# WHAT THE TASK ASKS:
Tally the lines in the following entries that include the word "logic"; state only the total.

DATASET RECORDS section start

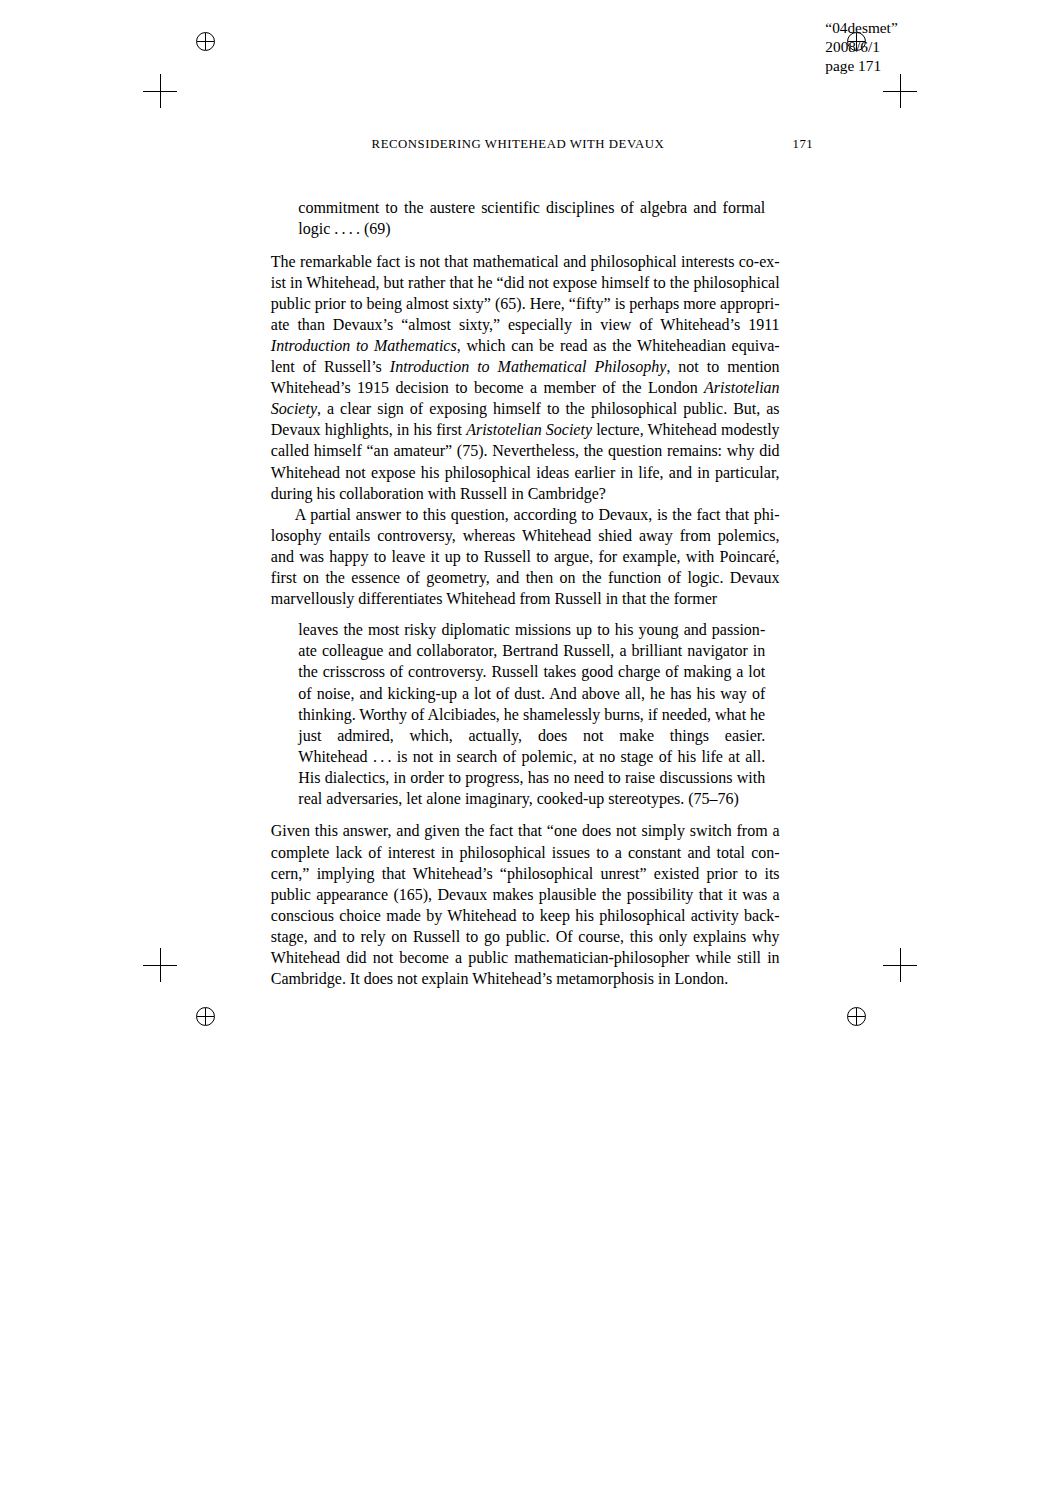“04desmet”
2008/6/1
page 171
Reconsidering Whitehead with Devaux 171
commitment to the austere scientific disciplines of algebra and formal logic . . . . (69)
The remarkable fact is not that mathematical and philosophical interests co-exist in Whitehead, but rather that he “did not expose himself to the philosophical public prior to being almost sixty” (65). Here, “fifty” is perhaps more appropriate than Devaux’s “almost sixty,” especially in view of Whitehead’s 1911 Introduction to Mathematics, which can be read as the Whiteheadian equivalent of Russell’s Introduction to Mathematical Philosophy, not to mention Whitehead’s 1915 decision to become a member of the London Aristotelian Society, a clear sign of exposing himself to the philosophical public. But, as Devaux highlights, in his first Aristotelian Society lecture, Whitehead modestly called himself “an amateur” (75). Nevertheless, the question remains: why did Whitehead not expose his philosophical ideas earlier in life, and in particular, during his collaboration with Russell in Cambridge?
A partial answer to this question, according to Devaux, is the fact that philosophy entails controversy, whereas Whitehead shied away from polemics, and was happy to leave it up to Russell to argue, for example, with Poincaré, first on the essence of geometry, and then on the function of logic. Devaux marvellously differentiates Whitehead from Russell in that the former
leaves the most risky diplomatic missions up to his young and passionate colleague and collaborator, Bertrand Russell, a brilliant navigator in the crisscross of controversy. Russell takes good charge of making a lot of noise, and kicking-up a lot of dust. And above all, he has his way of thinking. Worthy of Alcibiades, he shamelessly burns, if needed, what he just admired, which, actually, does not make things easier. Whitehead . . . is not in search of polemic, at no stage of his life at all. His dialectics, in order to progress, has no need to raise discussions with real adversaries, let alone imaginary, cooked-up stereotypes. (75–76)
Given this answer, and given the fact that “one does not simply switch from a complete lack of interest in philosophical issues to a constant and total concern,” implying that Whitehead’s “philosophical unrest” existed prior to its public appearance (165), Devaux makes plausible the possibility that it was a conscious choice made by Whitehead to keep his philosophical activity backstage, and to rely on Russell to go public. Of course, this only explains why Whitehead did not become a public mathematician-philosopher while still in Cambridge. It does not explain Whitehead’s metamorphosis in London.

DATASET RECORDS section end

# OUTPUT BELOW:
2